The father, Rick, set down a cellphone and beer stein to relieve her of the heavy stainless-steel vacuum.

"I've got it—no, no." The tails of a flannel shirt bounced at his waist. "How are you this fine morning?"

Bonnie said she was well, thanks for asking. She hung her coat. "Where did you hide those kids?"

"Oh, they're afoot."

"I'm sure they are." Smiling, she noted a yeasty, bitter smell. "Doing some cooking?"

"Brewing." Rick raised his stein. "New IPA for Tramp Bar. Hops're fresh off the truck from Oregon, the good stuff."

He sipped, then offered Bonnie the stein as if a snort of alcohol during work hours was nothing.

She declined. "I'll get the sheets off the beds."

He took a second, longer pull. Bonnie didn't say a word or—she thought—let disapproval into her face, but he explained, "Hey, opening night's two months away. Gotta get my ducks in a row."

He winked conspiratorially. Last week, he'd asked her to put his empty bottles in the corner of the garage where—Bonnie knew, they both knew—his wife, Val, wouldn't see them while pulling into the garage.

Helping conceal Rick's drinking had always been part of the job—even before he undertook Tramp Bar, the combination brewpub-kids' trampoline park he was launching in October. Bonnie had no qualms about it. She was fairly sure he didn't know what Val kept at the bottom of her tampon bag either.

Now Bonnie headed upstairs to strip the beds, expecting to encounter rowdy kids. Hoping, even. The forty-minute drive over the Shawnee River from Franklin Falls, where Bonnie lived, was murder on her back, and the laughter of children was one of the few tonics she'd identified over the years.

Reaching the second floor, though, she heard none.

"Bonnie here, hello...?" she called at Wyatt's bedroom door.

Inside, bed squeaks and furtive whispers.

"One sec!" answered Wyatt, the oldest at eleven.

Bonnie waited with crossed wrists. A drawer slammed. Someone said, "Ow, stop!" Then the three Glasser children emerged, smallest to tallest, looking back over their shoulders into the room.

Whatever they were up to, Wyatt recovered quickly. "Thank you for sewing my baseball jacket. It zips perfect now."

Bonnie stopped short finding the bedspread corners and smiled. Most boys Wyatt's age slinked right by a cleaning woman old enough to be their grandmother.

"You're welcome," she said. "I was happy to mend it."

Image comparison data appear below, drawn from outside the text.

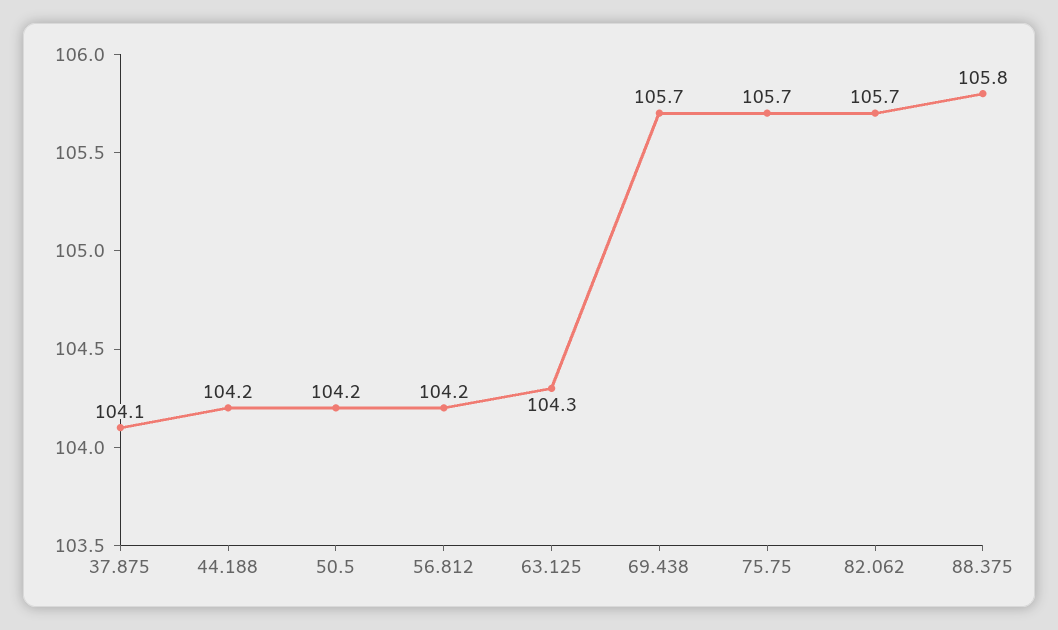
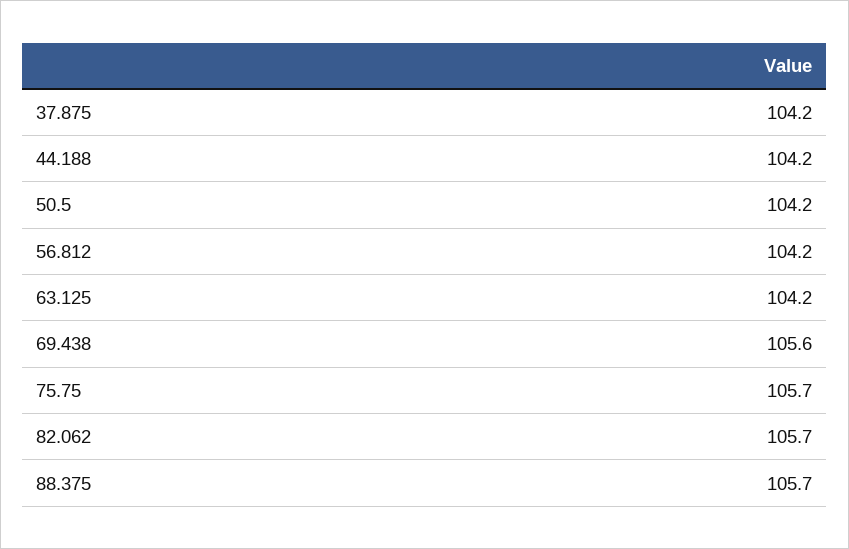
37.875: 104.1 -> 104.2
63.125: 104.3 -> 104.2
69.438: 105.7 -> 105.6
88.375: 105.8 -> 105.7

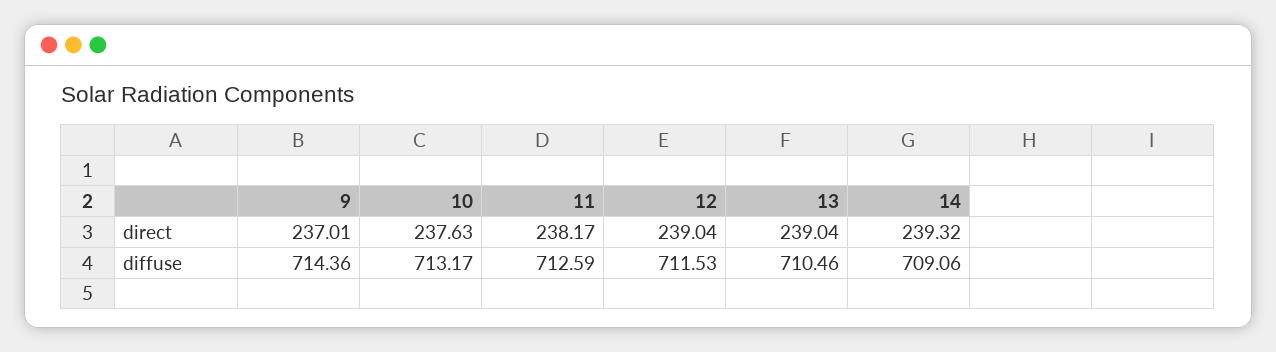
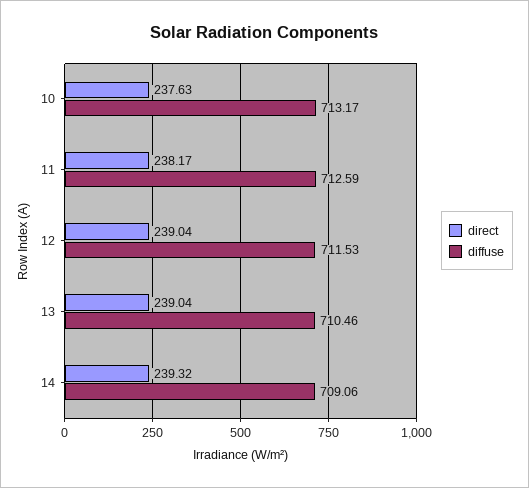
direct, 9: 237.01 -> none
diffuse, 9: 714.36 -> none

As she gathered his pillowcases and fitted and flat sheets, the kids reassembled in Reid's room. Reid was six. He still crawled into his parents' bed after nightmares and so slept in the room closest to the master.

Normally Bonnie took up all the bedding in one go, got everything into the wash before starting on showers. Now she left Wyatt's sheets in a heap and went to the Jack and Jill bathroom adjoining Reid's room. She turned the faucet on as though preparing to wipe the vanity.